There are no seniors on the Clipper team. Leaping up to varsity as an eighth grader, Sathoff, now a junior, has been on the team longest. She had 66 kills her rookie year, which ended on a second-straight loss to Mayer Lutheran in the section championship. While the entire match against BLHS didn’t go her way, she came up with some powerful winners when the Clippers needed them.”
“We all have each other’s backs,” she said. “Sometimes we don’t play our best, but we push through it. Before every point, we told each other ‘we’ve got this.’”
Nixon thought state seedings come out on Sunday as some section finals are on Saturday. All matches for the three-day tournament are played at Grand Casino Arena in St. Paul (formerly known as Xcel Energy Center). The quarterfinals for the eight section winners start on Thursday, November 6 at either 5:00 p.m. or 7:00 p.m. There is a consolation bracket and a third-place match, so each team is guaranteed two matches.

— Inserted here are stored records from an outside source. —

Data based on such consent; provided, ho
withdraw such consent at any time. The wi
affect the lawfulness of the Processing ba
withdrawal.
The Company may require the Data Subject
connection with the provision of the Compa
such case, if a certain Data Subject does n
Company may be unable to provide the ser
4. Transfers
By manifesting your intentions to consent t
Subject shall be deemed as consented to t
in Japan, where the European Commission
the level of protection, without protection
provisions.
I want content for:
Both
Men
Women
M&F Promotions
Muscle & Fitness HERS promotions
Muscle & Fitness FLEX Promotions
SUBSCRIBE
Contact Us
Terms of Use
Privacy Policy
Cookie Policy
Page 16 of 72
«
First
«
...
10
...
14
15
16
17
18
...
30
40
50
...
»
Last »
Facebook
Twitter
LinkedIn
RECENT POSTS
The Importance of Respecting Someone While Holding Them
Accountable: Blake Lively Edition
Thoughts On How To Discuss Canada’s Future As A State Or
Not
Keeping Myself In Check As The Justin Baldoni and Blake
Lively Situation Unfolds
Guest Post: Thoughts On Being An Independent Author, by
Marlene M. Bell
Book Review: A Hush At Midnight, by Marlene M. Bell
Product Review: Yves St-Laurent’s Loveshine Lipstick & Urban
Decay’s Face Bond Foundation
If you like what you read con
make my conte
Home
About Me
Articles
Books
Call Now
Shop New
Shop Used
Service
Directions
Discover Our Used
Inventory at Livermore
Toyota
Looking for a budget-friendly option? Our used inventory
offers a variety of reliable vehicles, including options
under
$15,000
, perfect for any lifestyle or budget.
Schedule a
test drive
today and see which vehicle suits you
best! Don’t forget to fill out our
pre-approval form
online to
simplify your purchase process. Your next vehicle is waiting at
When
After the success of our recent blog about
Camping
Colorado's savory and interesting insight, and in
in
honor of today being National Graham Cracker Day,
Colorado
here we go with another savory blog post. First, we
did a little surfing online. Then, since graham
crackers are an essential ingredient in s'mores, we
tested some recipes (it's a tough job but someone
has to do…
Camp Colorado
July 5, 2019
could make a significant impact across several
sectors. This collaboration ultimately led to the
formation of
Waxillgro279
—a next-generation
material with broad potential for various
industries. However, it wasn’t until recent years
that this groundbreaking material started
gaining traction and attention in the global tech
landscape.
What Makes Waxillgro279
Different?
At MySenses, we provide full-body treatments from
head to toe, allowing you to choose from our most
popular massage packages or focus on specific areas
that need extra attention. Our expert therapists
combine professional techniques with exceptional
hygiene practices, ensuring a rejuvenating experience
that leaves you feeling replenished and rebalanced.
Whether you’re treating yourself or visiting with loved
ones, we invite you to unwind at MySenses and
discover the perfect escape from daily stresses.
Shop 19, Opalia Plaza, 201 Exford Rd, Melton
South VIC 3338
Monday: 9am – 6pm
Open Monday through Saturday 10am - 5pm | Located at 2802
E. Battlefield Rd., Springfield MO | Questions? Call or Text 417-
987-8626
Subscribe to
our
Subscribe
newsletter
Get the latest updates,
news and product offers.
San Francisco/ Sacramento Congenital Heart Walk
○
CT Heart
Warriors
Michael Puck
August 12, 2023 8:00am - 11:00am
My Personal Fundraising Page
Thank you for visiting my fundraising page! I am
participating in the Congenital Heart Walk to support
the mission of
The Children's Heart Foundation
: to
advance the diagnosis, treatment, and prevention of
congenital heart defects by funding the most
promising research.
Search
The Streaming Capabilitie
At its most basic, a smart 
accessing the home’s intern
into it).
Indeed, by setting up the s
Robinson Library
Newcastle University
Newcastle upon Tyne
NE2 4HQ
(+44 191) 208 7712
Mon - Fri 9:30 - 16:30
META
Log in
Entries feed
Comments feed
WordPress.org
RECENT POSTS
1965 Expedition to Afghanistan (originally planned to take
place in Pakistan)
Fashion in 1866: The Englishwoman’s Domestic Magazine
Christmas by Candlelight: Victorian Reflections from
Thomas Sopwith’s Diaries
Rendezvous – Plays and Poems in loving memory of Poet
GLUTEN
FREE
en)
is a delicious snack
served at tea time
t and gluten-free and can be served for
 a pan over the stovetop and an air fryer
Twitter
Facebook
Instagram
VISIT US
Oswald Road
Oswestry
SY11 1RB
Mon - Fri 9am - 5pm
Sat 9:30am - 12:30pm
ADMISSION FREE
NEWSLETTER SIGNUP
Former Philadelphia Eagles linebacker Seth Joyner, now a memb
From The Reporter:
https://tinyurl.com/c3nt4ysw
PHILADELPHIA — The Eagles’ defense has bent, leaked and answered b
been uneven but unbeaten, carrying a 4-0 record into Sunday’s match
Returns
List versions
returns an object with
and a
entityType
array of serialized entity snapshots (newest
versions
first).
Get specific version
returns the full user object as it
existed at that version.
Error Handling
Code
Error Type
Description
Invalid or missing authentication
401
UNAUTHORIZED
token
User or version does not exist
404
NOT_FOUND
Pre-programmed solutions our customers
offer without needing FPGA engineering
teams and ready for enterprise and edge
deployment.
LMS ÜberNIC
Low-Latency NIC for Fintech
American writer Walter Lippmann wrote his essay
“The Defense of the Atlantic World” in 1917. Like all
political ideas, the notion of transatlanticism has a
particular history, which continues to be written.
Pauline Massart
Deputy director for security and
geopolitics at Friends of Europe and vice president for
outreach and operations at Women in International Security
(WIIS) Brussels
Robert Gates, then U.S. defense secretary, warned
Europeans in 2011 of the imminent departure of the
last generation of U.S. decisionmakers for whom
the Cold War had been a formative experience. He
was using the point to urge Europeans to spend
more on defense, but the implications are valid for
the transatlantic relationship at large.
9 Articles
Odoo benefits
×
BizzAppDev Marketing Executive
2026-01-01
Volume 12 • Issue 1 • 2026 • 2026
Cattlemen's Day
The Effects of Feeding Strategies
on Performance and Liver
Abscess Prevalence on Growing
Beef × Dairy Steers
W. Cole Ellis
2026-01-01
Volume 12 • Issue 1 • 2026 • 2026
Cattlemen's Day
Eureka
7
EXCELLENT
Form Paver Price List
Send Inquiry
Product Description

Above: Taylor McCabe and Delaney Thompson raise the section championship trophy.
Aubrey Blaschko passes along the net.
Jocelyn Kortuem and Keira Schipper team up on a block.
Taylor McCabe slammed 36 kills.
Anna Kawatski-Klein and Samantha Baker cheered on the Clippers from the student section.
Kaitlyn Flowers bumps a pass.
Elated and exhausted, the Clippers piled on the floor after the win.
The student section came straight to the game from the duck blind.
The section champion Clippers, from L-R, front row: Assistant coach Madisyn Schrom, Sierra Lotspeich, Amelia Chmiel, Luci Blaschko, Delaney Thompson, Taylor McCabe, Natalie Flowers, Taylor Wolf, Valentina Rohlfing and manager Olivia Reinhardt. Back row: statistician Neenah Lassiter, manager Mollie Bowman, Ava Kluntz, Anna Lamont, Keira Schipper, Melia Sathoff, Maile Meissner, Cheyenne Lotspeich, Aubrey Blaschko, Jocelyn Kortuem, Kaitlyn Flowers, head coach Dave Nixon and assistant coach April Thompson.